** Reading passage follows **

[3] SHORT-COURSE COMBIVIR (CBV) SINGLE DOSE NEVIRAPINE REDUCES BUT DOES NOT ELIMINATE THE SELECTION OF NEVIRAPINE-RESISTANT HIV-1: IMPROVED DETECTION BY ALLELE-SPECIFIC PCR

14th International HIV Drug Resistance Workshop

7-11 June 2005, Québec City, Canada

SHORT-COURSE COMBIVIR (CBV) SINGLE DOSE NEVIRAPINE REDUCES BUT DOES NOT ELIMINATE THE SELECTION OF NEVIRAPINE-RESISTANT HIV-1: IMPROVED DETECTION BY ALLELE-SPECIFIC PCR

Antivir Ther. 10, Suppl 1:S5 (abstract no. 3)

S Palmer¹, V Boltz¹, F Maldarelli¹, N Martinson², J McIntyre², G Gray², Investigators for the trial 14133, M Hopley⁴, T Kimura⁵, D Mayers⁵, P Robinson⁵, J Coffin¹ and J Mellors⁶
¹HIV Drug Resistance Program, NCI, NIH, Frederick, MD, USA; ²Perinatal HIV Research Unit Chris Hani Baragwanath Hospital; and University of the Witwatersrand, Johannesburg, South Africa; ³Study, Investigators, South Africa; ⁴Boehringer Ingelheim ZA, Johannesburg, South Africa; ⁵Boehringer Ingelheim Pharm, Ridgefield, CT, USA; ⁶University of Pittsburgh, Pittsburgh, PA, USA

BACKGROUND: Single-dose nevirapine (sdNVP) to prevent mother-to-child HIV-1 transmission (pMTCT) selects NVP resistant variants in 30–65% of mothers as detected by standard genotyping. The T.O.P.S. trial (BI 1413) is a prospective, randomized three-arm study comparing sdNVP to sdNVP +4 or 7 days of CBV for pMTCT (McIntyre et al., Int. AIDS Cong. 2004). To detect low-frequency selection of NVP-resistant variants in this study, we analysed patient samples with an allele-specific RT-PCR assay that quantifies variants encoding 103N or 181C at frequencies <0.1%.

** End of Reading passage **

Exercise aim
Continue the conference abstract on single-dose nevirapine and Combivir from the point where it stops.

** Dataset entries follows **

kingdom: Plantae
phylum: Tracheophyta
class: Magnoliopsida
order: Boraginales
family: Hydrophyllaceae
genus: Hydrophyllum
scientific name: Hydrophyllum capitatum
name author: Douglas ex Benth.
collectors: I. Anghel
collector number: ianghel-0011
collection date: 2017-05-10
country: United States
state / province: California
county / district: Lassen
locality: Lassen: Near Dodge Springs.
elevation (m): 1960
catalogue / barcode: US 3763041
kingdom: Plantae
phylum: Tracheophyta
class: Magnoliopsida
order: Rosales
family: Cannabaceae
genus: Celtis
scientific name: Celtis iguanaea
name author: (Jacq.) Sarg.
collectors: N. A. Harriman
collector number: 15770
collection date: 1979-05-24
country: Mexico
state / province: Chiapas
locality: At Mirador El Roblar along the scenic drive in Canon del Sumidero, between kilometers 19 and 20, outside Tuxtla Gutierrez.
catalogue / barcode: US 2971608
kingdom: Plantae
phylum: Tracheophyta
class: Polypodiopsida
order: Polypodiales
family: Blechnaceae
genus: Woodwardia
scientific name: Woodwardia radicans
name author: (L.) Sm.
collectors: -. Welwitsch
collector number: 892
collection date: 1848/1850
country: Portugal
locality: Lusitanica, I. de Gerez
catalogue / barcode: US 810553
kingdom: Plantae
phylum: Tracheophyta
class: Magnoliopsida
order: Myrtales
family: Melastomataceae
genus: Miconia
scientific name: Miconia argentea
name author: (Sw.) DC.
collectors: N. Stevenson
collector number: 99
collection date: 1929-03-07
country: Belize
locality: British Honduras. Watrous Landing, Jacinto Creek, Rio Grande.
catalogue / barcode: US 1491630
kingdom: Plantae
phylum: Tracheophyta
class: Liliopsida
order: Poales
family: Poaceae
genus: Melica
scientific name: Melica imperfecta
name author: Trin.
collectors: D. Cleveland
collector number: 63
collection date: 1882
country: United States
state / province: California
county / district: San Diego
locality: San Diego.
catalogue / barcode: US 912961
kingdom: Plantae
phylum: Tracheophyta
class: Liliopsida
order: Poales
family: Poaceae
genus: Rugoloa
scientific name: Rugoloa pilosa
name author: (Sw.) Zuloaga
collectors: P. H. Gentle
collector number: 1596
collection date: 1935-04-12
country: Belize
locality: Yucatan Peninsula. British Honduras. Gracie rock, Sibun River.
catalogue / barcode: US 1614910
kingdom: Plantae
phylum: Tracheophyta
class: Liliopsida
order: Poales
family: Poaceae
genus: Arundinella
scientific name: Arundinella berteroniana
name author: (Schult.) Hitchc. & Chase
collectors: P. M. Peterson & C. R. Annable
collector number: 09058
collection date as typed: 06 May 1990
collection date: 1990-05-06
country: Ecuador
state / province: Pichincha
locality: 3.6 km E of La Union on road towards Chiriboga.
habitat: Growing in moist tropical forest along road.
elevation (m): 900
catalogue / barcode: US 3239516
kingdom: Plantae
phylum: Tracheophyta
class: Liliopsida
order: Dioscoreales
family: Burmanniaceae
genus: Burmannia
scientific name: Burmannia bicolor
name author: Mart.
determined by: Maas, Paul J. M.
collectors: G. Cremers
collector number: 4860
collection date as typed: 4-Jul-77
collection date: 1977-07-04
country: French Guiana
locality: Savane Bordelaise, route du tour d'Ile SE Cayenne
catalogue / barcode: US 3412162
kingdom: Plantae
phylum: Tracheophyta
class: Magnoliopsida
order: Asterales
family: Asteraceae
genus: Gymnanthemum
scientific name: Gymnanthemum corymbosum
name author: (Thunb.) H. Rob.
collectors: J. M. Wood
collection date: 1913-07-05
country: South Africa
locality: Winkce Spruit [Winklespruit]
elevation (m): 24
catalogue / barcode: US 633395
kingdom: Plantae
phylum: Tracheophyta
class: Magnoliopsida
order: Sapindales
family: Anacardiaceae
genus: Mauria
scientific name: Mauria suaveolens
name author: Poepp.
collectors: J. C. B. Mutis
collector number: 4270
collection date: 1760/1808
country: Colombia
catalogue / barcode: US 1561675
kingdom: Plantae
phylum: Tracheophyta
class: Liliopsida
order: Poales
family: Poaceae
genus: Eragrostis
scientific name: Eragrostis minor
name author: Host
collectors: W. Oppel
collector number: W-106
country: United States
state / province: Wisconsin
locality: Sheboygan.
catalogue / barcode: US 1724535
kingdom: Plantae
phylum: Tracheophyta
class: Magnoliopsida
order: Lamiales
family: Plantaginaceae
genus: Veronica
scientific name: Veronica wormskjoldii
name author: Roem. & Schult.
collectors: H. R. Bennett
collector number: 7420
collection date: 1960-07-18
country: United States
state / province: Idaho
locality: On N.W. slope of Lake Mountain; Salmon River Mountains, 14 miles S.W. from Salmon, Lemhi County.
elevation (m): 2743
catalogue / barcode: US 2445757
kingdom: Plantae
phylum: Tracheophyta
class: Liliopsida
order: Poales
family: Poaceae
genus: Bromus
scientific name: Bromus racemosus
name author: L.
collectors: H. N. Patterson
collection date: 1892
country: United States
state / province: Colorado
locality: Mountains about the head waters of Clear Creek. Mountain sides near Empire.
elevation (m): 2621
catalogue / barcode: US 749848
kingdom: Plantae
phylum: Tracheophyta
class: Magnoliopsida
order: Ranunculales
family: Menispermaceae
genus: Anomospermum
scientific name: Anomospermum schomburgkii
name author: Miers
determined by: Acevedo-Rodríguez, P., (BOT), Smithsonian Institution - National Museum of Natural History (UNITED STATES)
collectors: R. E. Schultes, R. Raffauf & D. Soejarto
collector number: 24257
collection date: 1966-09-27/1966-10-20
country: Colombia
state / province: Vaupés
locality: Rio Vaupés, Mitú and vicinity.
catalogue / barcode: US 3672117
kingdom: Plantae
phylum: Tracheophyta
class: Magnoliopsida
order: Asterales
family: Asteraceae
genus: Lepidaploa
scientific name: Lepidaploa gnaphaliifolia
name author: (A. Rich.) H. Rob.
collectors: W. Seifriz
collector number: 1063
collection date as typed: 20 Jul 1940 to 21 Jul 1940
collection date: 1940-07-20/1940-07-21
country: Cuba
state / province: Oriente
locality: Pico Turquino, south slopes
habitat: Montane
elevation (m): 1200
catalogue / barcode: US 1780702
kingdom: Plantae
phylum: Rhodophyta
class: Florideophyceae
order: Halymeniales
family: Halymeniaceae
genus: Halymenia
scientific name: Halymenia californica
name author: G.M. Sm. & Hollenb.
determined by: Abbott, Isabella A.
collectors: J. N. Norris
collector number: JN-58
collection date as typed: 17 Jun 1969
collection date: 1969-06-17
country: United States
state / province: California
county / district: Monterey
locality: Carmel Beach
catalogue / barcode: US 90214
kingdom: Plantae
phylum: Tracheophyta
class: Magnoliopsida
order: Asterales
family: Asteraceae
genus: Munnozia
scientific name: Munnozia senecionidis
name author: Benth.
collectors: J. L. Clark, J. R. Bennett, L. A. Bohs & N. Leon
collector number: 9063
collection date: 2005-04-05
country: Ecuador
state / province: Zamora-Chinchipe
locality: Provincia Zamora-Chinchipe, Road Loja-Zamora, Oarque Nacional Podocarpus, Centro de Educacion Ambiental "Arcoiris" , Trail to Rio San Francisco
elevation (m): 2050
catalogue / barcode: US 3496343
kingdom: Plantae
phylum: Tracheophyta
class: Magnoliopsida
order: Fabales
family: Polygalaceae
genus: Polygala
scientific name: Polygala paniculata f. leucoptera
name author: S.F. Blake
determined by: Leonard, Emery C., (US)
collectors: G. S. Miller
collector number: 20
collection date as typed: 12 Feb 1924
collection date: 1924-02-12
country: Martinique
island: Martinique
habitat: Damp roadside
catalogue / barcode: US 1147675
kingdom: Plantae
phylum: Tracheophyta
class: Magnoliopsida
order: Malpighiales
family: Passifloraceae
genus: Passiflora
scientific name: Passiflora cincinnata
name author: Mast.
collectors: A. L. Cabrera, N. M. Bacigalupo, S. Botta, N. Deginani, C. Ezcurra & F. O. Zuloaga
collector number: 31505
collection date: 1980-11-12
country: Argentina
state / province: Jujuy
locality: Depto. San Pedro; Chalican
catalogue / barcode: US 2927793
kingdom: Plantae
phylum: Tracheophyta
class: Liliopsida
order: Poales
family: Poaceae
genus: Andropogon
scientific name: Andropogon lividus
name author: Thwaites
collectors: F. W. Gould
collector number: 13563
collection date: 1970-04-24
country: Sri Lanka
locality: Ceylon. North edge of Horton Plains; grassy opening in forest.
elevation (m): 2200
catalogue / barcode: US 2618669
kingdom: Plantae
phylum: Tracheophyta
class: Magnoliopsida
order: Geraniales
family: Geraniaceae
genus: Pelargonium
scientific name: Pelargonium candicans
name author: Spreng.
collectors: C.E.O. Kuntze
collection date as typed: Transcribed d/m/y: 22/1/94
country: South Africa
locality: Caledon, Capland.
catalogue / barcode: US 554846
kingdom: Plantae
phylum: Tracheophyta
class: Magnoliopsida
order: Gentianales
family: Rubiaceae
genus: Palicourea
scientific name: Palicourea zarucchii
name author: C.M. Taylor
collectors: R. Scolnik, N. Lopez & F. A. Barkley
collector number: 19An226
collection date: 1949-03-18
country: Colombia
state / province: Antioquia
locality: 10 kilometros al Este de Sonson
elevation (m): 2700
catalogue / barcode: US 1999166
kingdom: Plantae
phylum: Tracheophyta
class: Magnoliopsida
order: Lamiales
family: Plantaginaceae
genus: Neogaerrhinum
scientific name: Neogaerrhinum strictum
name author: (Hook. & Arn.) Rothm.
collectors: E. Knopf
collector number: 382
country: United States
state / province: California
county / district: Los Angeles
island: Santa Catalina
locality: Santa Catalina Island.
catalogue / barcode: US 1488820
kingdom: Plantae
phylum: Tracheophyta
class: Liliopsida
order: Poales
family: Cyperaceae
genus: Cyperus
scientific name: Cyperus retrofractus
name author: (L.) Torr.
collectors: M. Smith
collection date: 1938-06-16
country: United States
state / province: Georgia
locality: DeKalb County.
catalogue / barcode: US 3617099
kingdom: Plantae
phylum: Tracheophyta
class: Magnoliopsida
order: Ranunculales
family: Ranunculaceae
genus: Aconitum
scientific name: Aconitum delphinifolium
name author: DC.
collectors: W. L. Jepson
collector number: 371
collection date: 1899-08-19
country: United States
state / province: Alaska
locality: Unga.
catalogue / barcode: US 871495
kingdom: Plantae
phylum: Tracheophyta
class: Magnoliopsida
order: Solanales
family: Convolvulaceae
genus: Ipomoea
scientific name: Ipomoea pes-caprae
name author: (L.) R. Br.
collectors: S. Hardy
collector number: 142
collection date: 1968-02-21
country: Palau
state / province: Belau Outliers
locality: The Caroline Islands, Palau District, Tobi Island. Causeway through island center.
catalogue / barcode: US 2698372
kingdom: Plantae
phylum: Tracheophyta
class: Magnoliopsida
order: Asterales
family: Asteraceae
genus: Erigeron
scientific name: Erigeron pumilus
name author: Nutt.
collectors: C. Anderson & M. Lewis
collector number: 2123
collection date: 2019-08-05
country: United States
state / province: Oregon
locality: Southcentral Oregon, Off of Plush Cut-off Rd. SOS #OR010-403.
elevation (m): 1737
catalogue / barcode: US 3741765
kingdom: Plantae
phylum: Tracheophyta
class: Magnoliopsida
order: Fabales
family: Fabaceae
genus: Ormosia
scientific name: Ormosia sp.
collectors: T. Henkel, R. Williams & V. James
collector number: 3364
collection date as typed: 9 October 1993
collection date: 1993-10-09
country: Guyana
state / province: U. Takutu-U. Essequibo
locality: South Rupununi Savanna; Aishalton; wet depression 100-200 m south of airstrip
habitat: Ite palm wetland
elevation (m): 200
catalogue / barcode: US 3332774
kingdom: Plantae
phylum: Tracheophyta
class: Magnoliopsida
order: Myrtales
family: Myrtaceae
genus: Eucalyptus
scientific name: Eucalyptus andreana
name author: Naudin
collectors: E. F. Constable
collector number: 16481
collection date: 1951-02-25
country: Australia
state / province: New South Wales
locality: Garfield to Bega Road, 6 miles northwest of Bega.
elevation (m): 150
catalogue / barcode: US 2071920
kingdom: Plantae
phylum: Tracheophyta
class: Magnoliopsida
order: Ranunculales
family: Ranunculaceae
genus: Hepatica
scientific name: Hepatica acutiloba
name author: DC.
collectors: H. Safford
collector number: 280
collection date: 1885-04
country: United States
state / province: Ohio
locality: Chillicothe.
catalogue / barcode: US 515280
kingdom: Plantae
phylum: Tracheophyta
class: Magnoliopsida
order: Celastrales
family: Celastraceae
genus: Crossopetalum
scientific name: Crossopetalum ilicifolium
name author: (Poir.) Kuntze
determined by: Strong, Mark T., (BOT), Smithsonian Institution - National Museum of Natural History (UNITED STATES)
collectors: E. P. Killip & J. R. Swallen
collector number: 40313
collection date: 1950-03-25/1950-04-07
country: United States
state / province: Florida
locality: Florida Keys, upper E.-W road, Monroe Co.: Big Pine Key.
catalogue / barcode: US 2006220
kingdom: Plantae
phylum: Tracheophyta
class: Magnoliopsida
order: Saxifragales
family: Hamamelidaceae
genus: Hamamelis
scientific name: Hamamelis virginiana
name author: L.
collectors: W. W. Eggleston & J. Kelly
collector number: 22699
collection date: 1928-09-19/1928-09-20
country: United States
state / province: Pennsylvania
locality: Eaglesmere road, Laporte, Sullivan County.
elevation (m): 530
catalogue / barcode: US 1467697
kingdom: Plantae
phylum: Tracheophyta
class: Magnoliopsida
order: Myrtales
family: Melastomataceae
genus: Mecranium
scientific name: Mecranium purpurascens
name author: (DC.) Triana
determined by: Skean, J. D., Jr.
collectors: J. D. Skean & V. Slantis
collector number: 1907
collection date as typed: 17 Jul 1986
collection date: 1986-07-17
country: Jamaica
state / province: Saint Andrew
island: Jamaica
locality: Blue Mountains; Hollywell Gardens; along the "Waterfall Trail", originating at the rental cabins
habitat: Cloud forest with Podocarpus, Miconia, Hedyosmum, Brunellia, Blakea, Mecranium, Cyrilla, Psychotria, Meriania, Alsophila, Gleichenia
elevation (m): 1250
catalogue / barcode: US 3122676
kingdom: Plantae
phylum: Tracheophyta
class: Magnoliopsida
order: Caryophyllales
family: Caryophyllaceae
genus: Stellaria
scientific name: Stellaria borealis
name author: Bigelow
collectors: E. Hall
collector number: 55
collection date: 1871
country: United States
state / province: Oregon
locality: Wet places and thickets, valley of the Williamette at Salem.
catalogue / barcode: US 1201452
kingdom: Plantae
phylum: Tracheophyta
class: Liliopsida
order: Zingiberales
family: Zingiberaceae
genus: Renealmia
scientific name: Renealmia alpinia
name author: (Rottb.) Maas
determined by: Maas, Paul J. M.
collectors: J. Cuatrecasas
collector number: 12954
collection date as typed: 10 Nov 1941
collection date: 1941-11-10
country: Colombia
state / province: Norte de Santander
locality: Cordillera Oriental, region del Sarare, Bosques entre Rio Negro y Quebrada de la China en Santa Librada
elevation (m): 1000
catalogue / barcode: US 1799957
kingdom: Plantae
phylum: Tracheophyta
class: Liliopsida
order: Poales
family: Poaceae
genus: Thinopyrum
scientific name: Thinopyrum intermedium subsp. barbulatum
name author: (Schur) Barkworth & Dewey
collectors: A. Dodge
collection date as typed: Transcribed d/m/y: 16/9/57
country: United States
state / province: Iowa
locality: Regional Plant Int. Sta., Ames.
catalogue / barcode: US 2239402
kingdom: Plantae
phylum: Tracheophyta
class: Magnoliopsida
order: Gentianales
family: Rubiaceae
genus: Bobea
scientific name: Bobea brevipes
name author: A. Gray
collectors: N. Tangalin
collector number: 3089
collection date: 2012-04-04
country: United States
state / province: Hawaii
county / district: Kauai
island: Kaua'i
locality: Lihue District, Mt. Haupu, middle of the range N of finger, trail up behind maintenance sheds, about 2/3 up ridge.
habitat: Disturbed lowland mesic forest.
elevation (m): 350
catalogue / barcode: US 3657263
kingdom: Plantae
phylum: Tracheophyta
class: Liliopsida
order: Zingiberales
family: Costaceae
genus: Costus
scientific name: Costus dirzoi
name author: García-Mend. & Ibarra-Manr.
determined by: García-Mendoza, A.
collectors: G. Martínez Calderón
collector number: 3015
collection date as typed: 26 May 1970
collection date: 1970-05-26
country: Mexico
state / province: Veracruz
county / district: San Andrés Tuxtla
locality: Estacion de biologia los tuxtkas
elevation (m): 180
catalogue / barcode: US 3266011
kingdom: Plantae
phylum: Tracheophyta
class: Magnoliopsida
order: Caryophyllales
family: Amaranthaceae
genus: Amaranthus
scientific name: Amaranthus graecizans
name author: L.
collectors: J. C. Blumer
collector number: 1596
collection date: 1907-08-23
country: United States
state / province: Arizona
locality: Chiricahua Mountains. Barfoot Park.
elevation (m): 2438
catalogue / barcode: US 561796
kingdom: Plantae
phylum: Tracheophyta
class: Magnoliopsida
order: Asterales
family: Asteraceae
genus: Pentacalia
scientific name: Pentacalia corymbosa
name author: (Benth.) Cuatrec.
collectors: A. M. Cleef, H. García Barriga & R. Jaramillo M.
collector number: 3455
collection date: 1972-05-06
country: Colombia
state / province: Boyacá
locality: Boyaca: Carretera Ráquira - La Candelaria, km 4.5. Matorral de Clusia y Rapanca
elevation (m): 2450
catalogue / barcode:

** End of Dataset entries **

Reply to the task
METHODS: Samples from a subgroup of 32 women were analysed at baseline, 2 and 6 weeks post-therapy from the three treatment arms: sdNVP (10 women) or sdNVP +4 or 7 days of CBV (11 each). Plasma HIV-1 RNA was converted to cDNA, and the target region was amplified and quantified by real-time PCR. This product was used as template for a second round of real-time PCR using discriminatory primers.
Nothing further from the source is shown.